Snoopy: an effective and efficient semantic join discovery framework powered by proxy-column-based column embeddings. The proposed column embeddings are obtained from the column-to-proxy-column relationships captured by a lightweight approximate-graph-matching-based column projection function. To acquire good pivot columns for guiding the column projection process, a rank-aware contrastive learning paradigm is introduced.
- Python 3.7
- PyTorch 1.10.1
- CUDA 11.5
- NVIDIA 3090 GPU
Please refer to the source code to install all required packages in Python.
We use WikiTable, Opendata, and WDC. We provide our experimental datasets.

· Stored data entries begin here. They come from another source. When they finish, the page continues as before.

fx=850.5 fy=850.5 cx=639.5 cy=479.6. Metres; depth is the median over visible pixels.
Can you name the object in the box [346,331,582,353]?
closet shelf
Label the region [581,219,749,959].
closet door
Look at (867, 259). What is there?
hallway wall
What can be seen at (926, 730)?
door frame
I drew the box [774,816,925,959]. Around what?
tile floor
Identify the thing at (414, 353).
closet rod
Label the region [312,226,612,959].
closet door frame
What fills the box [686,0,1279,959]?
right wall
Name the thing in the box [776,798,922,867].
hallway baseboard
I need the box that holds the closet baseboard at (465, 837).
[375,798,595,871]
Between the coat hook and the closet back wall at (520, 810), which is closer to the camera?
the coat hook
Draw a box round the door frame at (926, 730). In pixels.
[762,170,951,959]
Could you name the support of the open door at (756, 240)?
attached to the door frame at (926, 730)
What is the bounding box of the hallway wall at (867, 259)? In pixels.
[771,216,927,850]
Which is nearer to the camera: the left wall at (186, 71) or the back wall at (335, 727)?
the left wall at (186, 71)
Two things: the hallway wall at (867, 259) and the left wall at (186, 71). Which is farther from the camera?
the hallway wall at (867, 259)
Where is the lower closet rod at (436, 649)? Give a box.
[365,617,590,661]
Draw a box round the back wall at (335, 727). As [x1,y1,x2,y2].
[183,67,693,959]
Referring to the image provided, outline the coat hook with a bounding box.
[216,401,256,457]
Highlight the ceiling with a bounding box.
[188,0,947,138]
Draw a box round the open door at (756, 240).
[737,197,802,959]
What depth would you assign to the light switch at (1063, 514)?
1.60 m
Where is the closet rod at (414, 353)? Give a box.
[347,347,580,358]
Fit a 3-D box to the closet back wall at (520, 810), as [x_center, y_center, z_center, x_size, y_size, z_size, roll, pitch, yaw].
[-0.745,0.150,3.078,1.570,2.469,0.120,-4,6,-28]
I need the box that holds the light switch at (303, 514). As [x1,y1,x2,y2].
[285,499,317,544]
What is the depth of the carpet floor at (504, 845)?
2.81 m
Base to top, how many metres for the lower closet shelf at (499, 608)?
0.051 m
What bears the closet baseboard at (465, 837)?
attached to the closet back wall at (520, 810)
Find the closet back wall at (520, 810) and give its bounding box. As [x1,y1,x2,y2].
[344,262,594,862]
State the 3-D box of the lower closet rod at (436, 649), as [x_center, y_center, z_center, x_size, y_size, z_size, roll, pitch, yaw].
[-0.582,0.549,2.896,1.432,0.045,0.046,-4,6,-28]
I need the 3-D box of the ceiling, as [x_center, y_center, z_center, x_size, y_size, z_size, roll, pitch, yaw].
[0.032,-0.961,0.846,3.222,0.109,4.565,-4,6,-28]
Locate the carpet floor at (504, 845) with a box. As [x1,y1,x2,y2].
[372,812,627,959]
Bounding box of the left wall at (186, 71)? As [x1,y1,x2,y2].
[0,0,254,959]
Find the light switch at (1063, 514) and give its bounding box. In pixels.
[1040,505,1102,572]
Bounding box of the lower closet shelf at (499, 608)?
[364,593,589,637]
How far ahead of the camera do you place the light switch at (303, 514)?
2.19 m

To construct training data:
python DataGen.py --datasets "WikiTable" --type mat --tau 0.2 --list_size 3
To learn proxy columns using the generated data:
python train.py --datasets "WikiTable" --type mat --tau 0.2 --list_size 3 --version Your_Model_Version
To perform semantically join search via learned proxy columns:
python search.py --datasets "WikiTable" --version Your_Model_Version --topk 25
-
--datasets
: the dataset used (e.g., "WikiTable") -
--type
: which data generation strategy to be used ("mat" means embedding-level, and "text" means text-level) -
--tau
: the threshold of cell matching -
--list_size
: the size of the positive ranking list -
--version
: the model version you saved during the training phase and used for online search -
--topk
: top-k joinable columns will be returned
The original datasets are form WikiTable, opendata, and WDC Web Table Corpus.
The baseline Deepjoin is implemented with the details provided by the authors after contacting them.